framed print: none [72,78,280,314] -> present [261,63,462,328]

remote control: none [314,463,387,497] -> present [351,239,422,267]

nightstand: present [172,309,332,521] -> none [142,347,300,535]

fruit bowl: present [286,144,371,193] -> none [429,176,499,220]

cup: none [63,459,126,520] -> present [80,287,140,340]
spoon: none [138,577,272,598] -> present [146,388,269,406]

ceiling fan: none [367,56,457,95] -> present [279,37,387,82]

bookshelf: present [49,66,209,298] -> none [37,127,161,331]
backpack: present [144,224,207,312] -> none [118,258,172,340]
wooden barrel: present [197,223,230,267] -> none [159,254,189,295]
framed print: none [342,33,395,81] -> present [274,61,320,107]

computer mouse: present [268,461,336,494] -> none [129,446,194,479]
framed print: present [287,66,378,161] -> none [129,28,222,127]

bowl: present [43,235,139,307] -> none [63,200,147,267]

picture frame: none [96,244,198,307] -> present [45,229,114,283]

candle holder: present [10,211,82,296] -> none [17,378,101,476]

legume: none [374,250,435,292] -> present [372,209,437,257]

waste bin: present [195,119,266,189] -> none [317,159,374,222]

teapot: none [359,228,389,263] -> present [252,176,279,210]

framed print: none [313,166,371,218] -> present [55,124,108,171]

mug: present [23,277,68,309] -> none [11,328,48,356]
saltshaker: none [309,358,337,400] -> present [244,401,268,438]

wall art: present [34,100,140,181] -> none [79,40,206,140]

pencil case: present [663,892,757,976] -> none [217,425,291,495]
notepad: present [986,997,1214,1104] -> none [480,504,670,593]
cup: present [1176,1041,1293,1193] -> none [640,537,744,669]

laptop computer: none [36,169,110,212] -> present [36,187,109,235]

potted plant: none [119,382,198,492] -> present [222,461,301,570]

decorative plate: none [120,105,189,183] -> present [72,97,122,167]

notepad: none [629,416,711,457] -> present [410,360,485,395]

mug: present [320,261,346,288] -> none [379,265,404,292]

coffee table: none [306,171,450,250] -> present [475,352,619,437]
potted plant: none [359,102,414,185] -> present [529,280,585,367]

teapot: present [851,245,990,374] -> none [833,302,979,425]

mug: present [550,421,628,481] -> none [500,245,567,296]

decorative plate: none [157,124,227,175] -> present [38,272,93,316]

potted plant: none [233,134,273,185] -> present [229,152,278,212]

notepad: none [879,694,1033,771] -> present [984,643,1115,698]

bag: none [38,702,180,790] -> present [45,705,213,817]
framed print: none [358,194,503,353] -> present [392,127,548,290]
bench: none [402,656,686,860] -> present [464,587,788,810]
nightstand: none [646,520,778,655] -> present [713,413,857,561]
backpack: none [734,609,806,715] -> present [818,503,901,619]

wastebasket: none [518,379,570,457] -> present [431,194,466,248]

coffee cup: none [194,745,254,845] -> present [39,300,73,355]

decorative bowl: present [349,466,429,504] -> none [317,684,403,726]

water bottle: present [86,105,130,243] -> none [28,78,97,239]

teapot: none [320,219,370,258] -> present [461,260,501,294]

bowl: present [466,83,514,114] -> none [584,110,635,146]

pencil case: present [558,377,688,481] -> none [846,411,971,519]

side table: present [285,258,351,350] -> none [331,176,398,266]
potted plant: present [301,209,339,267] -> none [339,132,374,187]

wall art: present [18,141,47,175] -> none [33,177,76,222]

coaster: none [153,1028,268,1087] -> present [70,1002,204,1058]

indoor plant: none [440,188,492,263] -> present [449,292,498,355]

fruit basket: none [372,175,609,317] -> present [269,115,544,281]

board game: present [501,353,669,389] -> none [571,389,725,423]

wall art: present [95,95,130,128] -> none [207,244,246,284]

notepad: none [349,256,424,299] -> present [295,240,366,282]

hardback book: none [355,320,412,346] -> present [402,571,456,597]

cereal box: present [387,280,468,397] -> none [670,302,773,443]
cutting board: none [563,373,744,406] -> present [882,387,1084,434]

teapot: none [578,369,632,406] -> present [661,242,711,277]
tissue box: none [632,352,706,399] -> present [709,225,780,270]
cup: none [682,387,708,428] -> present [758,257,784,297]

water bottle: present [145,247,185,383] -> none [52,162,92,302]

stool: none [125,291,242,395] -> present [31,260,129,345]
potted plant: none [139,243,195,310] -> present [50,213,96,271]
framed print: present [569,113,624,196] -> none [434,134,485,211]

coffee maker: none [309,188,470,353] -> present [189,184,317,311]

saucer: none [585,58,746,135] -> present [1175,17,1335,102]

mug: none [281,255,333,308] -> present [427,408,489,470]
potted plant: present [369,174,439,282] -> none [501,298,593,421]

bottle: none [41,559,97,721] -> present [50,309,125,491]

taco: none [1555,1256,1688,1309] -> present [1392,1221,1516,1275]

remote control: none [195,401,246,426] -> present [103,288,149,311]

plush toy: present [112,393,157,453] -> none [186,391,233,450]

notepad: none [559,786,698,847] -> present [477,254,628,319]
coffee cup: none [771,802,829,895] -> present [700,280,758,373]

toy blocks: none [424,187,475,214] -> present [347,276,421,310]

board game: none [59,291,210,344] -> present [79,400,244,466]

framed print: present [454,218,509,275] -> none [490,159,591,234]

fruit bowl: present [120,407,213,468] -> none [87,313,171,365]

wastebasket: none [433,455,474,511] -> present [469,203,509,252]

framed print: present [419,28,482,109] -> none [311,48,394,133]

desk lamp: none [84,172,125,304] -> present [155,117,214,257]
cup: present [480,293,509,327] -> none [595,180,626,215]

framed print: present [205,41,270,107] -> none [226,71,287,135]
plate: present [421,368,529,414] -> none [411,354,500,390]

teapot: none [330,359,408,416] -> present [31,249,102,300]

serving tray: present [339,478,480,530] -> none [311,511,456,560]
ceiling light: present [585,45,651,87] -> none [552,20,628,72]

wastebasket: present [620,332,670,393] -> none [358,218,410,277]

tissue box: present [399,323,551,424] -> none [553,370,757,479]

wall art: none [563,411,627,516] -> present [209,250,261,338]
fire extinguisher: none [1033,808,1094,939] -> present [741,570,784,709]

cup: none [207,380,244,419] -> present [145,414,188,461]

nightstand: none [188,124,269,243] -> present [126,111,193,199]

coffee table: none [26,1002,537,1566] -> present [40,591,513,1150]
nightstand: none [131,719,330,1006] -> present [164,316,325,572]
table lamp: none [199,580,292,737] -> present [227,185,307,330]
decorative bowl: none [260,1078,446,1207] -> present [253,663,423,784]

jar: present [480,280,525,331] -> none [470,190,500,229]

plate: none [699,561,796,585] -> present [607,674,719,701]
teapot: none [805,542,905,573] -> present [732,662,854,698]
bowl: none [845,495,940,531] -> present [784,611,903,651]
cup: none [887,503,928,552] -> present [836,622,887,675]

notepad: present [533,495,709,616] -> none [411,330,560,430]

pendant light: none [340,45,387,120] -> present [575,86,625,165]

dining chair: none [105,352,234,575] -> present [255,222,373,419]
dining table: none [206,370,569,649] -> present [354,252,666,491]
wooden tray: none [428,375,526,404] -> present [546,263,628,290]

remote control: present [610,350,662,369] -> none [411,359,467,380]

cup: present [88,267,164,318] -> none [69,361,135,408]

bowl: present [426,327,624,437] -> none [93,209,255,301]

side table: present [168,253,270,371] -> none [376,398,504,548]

# # #

**What you have to do**: Output the whole listing exactly.

**Problem solution**:
framed print: none [72,78,280,314] -> present [261,63,462,328]

remote control: none [314,463,387,497] -> present [351,239,422,267]

nightstand: present [172,309,332,521] -> none [142,347,300,535]

fruit bowl: present [286,144,371,193] -> none [429,176,499,220]

cup: none [63,459,126,520] -> present [80,287,140,340]
spoon: none [138,577,272,598] -> present [146,388,269,406]

ceiling fan: none [367,56,457,95] -> present [279,37,387,82]

bookshelf: present [49,66,209,298] -> none [37,127,161,331]
backpack: present [144,224,207,312] -> none [118,258,172,340]
wooden barrel: present [197,223,230,267] -> none [159,254,189,295]
framed print: none [342,33,395,81] -> present [274,61,320,107]

computer mouse: present [268,461,336,494] -> none [129,446,194,479]
framed print: present [287,66,378,161] -> none [129,28,222,127]

bowl: present [43,235,139,307] -> none [63,200,147,267]

picture frame: none [96,244,198,307] -> present [45,229,114,283]

candle holder: present [10,211,82,296] -> none [17,378,101,476]

legume: none [374,250,435,292] -> present [372,209,437,257]

waste bin: present [195,119,266,189] -> none [317,159,374,222]

teapot: none [359,228,389,263] -> present [252,176,279,210]

framed print: none [313,166,371,218] -> present [55,124,108,171]

mug: present [23,277,68,309] -> none [11,328,48,356]
saltshaker: none [309,358,337,400] -> present [244,401,268,438]

wall art: present [34,100,140,181] -> none [79,40,206,140]

pencil case: present [663,892,757,976] -> none [217,425,291,495]
notepad: present [986,997,1214,1104] -> none [480,504,670,593]
cup: present [1176,1041,1293,1193] -> none [640,537,744,669]

laptop computer: none [36,169,110,212] -> present [36,187,109,235]

potted plant: none [119,382,198,492] -> present [222,461,301,570]

decorative plate: none [120,105,189,183] -> present [72,97,122,167]

notepad: none [629,416,711,457] -> present [410,360,485,395]

mug: present [320,261,346,288] -> none [379,265,404,292]

coffee table: none [306,171,450,250] -> present [475,352,619,437]
potted plant: none [359,102,414,185] -> present [529,280,585,367]

teapot: present [851,245,990,374] -> none [833,302,979,425]

mug: present [550,421,628,481] -> none [500,245,567,296]

decorative plate: none [157,124,227,175] -> present [38,272,93,316]

potted plant: none [233,134,273,185] -> present [229,152,278,212]

notepad: none [879,694,1033,771] -> present [984,643,1115,698]

bag: none [38,702,180,790] -> present [45,705,213,817]
framed print: none [358,194,503,353] -> present [392,127,548,290]
bench: none [402,656,686,860] -> present [464,587,788,810]
nightstand: none [646,520,778,655] -> present [713,413,857,561]
backpack: none [734,609,806,715] -> present [818,503,901,619]

wastebasket: none [518,379,570,457] -> present [431,194,466,248]

coffee cup: none [194,745,254,845] -> present [39,300,73,355]

decorative bowl: present [349,466,429,504] -> none [317,684,403,726]

water bottle: present [86,105,130,243] -> none [28,78,97,239]

teapot: none [320,219,370,258] -> present [461,260,501,294]

bowl: present [466,83,514,114] -> none [584,110,635,146]

pencil case: present [558,377,688,481] -> none [846,411,971,519]

side table: present [285,258,351,350] -> none [331,176,398,266]
potted plant: present [301,209,339,267] -> none [339,132,374,187]

wall art: present [18,141,47,175] -> none [33,177,76,222]

coaster: none [153,1028,268,1087] -> present [70,1002,204,1058]

indoor plant: none [440,188,492,263] -> present [449,292,498,355]

fruit basket: none [372,175,609,317] -> present [269,115,544,281]

board game: present [501,353,669,389] -> none [571,389,725,423]

wall art: present [95,95,130,128] -> none [207,244,246,284]

notepad: none [349,256,424,299] -> present [295,240,366,282]

hardback book: none [355,320,412,346] -> present [402,571,456,597]

cereal box: present [387,280,468,397] -> none [670,302,773,443]
cutting board: none [563,373,744,406] -> present [882,387,1084,434]

teapot: none [578,369,632,406] -> present [661,242,711,277]
tissue box: none [632,352,706,399] -> present [709,225,780,270]
cup: none [682,387,708,428] -> present [758,257,784,297]

water bottle: present [145,247,185,383] -> none [52,162,92,302]

stool: none [125,291,242,395] -> present [31,260,129,345]
potted plant: none [139,243,195,310] -> present [50,213,96,271]
framed print: present [569,113,624,196] -> none [434,134,485,211]

coffee maker: none [309,188,470,353] -> present [189,184,317,311]

saucer: none [585,58,746,135] -> present [1175,17,1335,102]

mug: none [281,255,333,308] -> present [427,408,489,470]
potted plant: present [369,174,439,282] -> none [501,298,593,421]

bottle: none [41,559,97,721] -> present [50,309,125,491]

taco: none [1555,1256,1688,1309] -> present [1392,1221,1516,1275]

remote control: none [195,401,246,426] -> present [103,288,149,311]

plush toy: present [112,393,157,453] -> none [186,391,233,450]

notepad: none [559,786,698,847] -> present [477,254,628,319]
coffee cup: none [771,802,829,895] -> present [700,280,758,373]

toy blocks: none [424,187,475,214] -> present [347,276,421,310]

board game: none [59,291,210,344] -> present [79,400,244,466]

framed print: present [454,218,509,275] -> none [490,159,591,234]

fruit bowl: present [120,407,213,468] -> none [87,313,171,365]

wastebasket: none [433,455,474,511] -> present [469,203,509,252]

framed print: present [419,28,482,109] -> none [311,48,394,133]

desk lamp: none [84,172,125,304] -> present [155,117,214,257]
cup: present [480,293,509,327] -> none [595,180,626,215]

framed print: present [205,41,270,107] -> none [226,71,287,135]
plate: present [421,368,529,414] -> none [411,354,500,390]

teapot: none [330,359,408,416] -> present [31,249,102,300]

serving tray: present [339,478,480,530] -> none [311,511,456,560]
ceiling light: present [585,45,651,87] -> none [552,20,628,72]

wastebasket: present [620,332,670,393] -> none [358,218,410,277]

tissue box: present [399,323,551,424] -> none [553,370,757,479]

wall art: none [563,411,627,516] -> present [209,250,261,338]
fire extinguisher: none [1033,808,1094,939] -> present [741,570,784,709]

cup: none [207,380,244,419] -> present [145,414,188,461]

nightstand: none [188,124,269,243] -> present [126,111,193,199]

coffee table: none [26,1002,537,1566] -> present [40,591,513,1150]
nightstand: none [131,719,330,1006] -> present [164,316,325,572]
table lamp: none [199,580,292,737] -> present [227,185,307,330]
decorative bowl: none [260,1078,446,1207] -> present [253,663,423,784]

jar: present [480,280,525,331] -> none [470,190,500,229]

plate: none [699,561,796,585] -> present [607,674,719,701]
teapot: none [805,542,905,573] -> present [732,662,854,698]
bowl: none [845,495,940,531] -> present [784,611,903,651]
cup: none [887,503,928,552] -> present [836,622,887,675]

notepad: present [533,495,709,616] -> none [411,330,560,430]

pendant light: none [340,45,387,120] -> present [575,86,625,165]

dining chair: none [105,352,234,575] -> present [255,222,373,419]
dining table: none [206,370,569,649] -> present [354,252,666,491]
wooden tray: none [428,375,526,404] -> present [546,263,628,290]

remote control: present [610,350,662,369] -> none [411,359,467,380]

cup: present [88,267,164,318] -> none [69,361,135,408]

bowl: present [426,327,624,437] -> none [93,209,255,301]

side table: present [168,253,270,371] -> none [376,398,504,548]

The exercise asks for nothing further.